The history of the involvement of doctors in the management of hospitals and their financial control has been at the heart of many of the reforms in healthcare since the 1970s in the UK, which have mirrored approaches in other developed countries. The main initiatives are as follows:
• Specialty Costing (Prowle & Jones, 1982);
• General Management (Griffiths, 1983; Prowle & Jones, 1982);
• Clinical and Management Budgeting (Perrin, 1988);
• Market based systems (Ellwood, 1996; Flynn & Williams, 1997; Lovell, Rowe, Harradine, et al., 2001);
• Clinical Directors (Ashburner, 1996), and
• Service Line Reporting (SLR) (Harradine & Prowle, 2012; Monitor, 2006).
Each of these initiatives encouraged doctors to be involved in the management of hospitals and especially the financial aspects of management. These initiatives, however, when reviewed, have not provided the benefits originally intended in terms of performance and cost savings. The above approaches in the UK were attempts to harness the abilities and understanding of the doctors in a healthcare environment; to bring them into the management process. The most recent of initiative in England, SLR, when reviewed, which is still in its relatively early stages of development, indicates some initial evidence that there are limitations to what has been achieved (Harradine & Prowle, 2012). The reason for the lack of achievement for these systems, in most instances, is the doctor/managerial interface, which appears to be problematic.
There can be little debate concerning the importance of the medical profession to healthcare organisations. Doctors are the most highly trained professionals within these organisations and indeed their profession is at the core of the activities of those organisations.
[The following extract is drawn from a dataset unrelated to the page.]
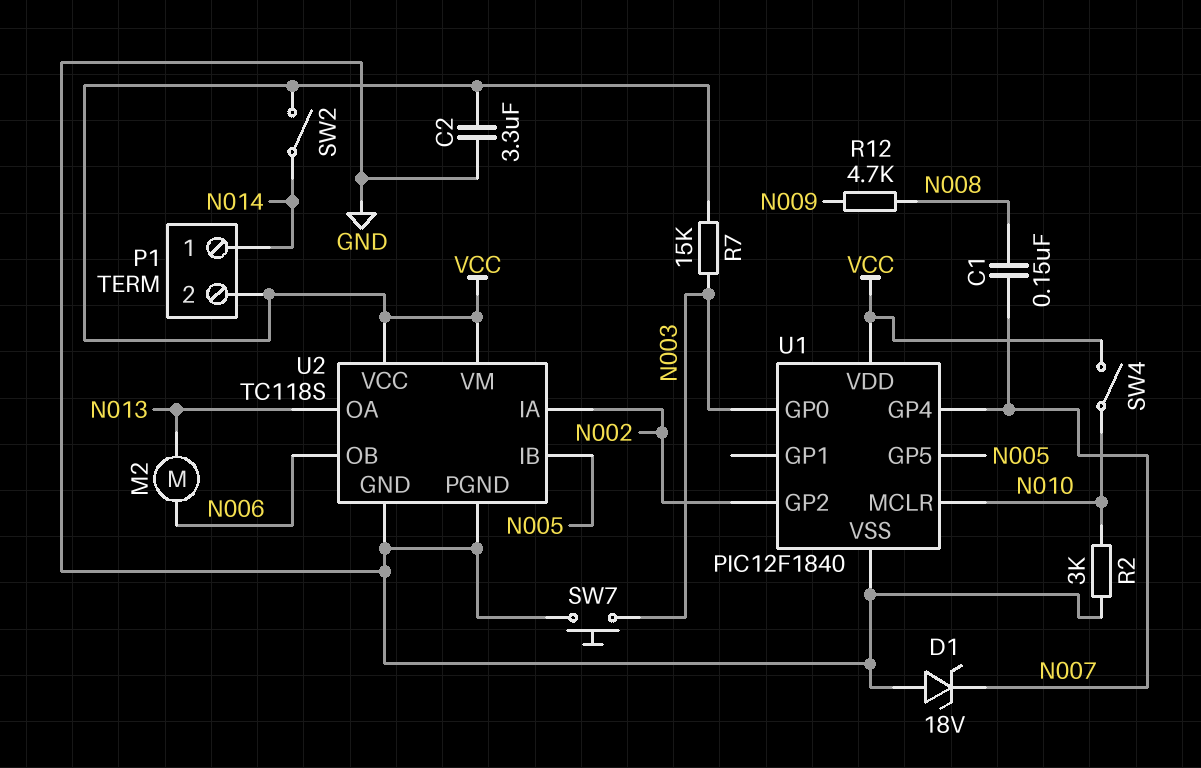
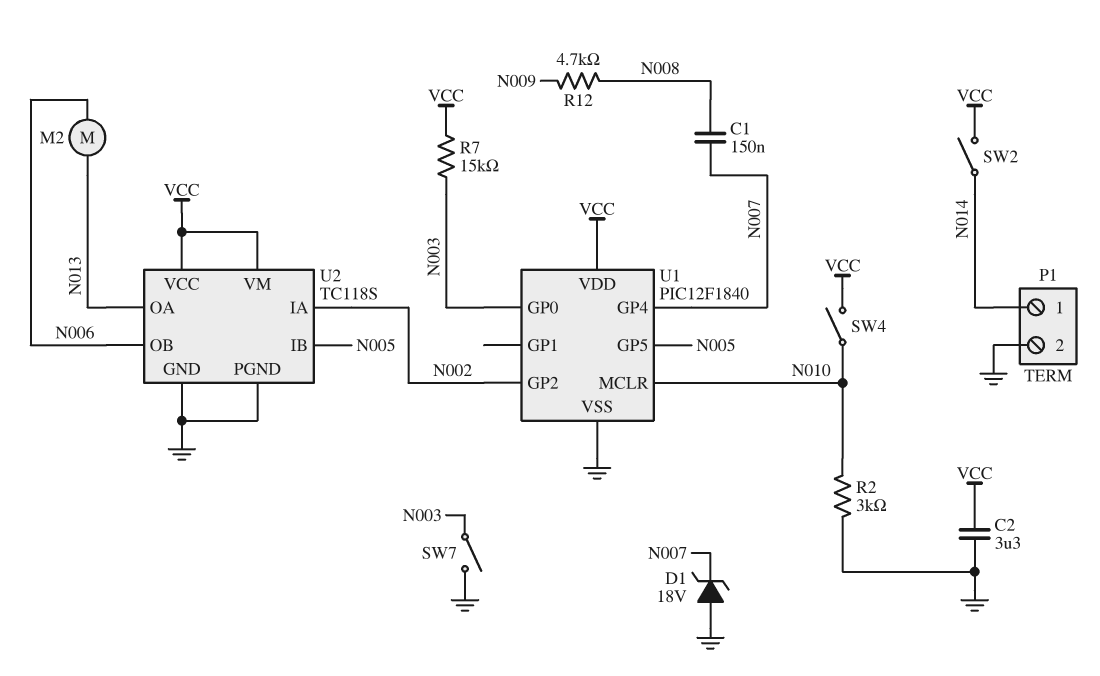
P1 pin 2: VCC -> GND
SW7: button (GND, N003) -> switch (GND, N003)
They have an intimate knowledge of the workings of these organisations and therefore are in a unique position to understand the issues of the organisation and more importantly how they might be overcome. Their longevity within their organisations is considerable compared to that of their managerial counterparts, where the average tenure of a chief executive in the English NHS is approximately twenty months. A consultant may be in post for over twenty years in one particular organisation. Commentators in the management of the NHS (Atun, 2003) tend to agree, therefore, that there is a considerable argument given the training and their potential understanding of the organisation and how it works make senior doctors ideal to be involved in the management of their organisations. These points indicate a need for the inclusion of senior doctors, however, the above review of systems in the UK designed to draw this group into the management process, appear from previous studies, to have and continue to experience difficulties in maintaining involvement (Brown, Alaszewski et al., 2011). Studies indicate that professional validation is unlikely to be achieved through the involvement in the management process: indeed this may lead to conflict between the clinician and his/her clinical colleagues.
The proposed study therefore is to examine the issues concerning the managerial roles of senior medical staff in particular their role within financial control.